My current AD&D campaign is literally nothing more than a series of dungeon crawls. Well, we did sneak in some hex crawling last session. But I'm not even trying to pretend it's anything else. And the PCs have so many social connections. it gets difficult to track.
Initially, there's the mentor/master. This is who the PC will ultimately have to return to for training to level up. Magic-users will generally have their master, clerics have their church, thieves could have a mentor, guild, or gang, and fighters could serve a guild, barracks, or mercenary troupe.
Then almost immediately--for me, after the first adventure since I like to get right to it and don't have much happen before--is you've got your suppliers. Armorer, weaponer, general trader, alchemist/apaothecary/herbalist/witch for the magic-user to re-up spell components but also for stuff like garlic and wolvesbane which might come in handy for any of the adventurers. A lot of times, there will be need to visit the temple for healing, cure disease, and so forth.

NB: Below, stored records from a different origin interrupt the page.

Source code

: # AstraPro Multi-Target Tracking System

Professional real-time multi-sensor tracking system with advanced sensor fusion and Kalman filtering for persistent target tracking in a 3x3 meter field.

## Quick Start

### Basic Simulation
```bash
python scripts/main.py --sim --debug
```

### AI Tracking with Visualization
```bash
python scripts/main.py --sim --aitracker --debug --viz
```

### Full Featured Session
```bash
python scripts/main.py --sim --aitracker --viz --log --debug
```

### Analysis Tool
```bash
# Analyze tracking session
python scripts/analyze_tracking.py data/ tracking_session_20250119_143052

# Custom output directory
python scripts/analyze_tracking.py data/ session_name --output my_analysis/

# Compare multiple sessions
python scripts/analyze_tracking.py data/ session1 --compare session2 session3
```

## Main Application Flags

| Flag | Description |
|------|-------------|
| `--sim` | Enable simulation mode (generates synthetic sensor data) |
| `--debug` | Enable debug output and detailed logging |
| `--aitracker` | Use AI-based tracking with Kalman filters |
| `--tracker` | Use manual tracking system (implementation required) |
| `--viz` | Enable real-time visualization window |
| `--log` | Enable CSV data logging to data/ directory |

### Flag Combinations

That's the initial contacts. Through play, connections can grow quickly. And again, keep in mind I'm doing nothing but dungeon crawls and this stuff comes up in spades. We joke that if either party is surprised, no one wants to give up element of surprise, so there isn't going to be any parlay. But apart from that, assuming there's not a hostile reaction, any creature the PCs can speak with (due to common language), I make an encounter reactions roll. If the result is anything but hostile, I start tracking loyalty. On more than one occasion, PCs have teamed up with a rival adventuring party or even a group of humanoids encountered in a dungeon to take out a common enemy.
If the PCs venture to a different city or town, they have to develop connections with their mentors, guilds, and suppliers there. And unlike initially, where I just assume you've got the stuff you need to get started, for these future connections I again call for encounter reaction rolls and track loyalty.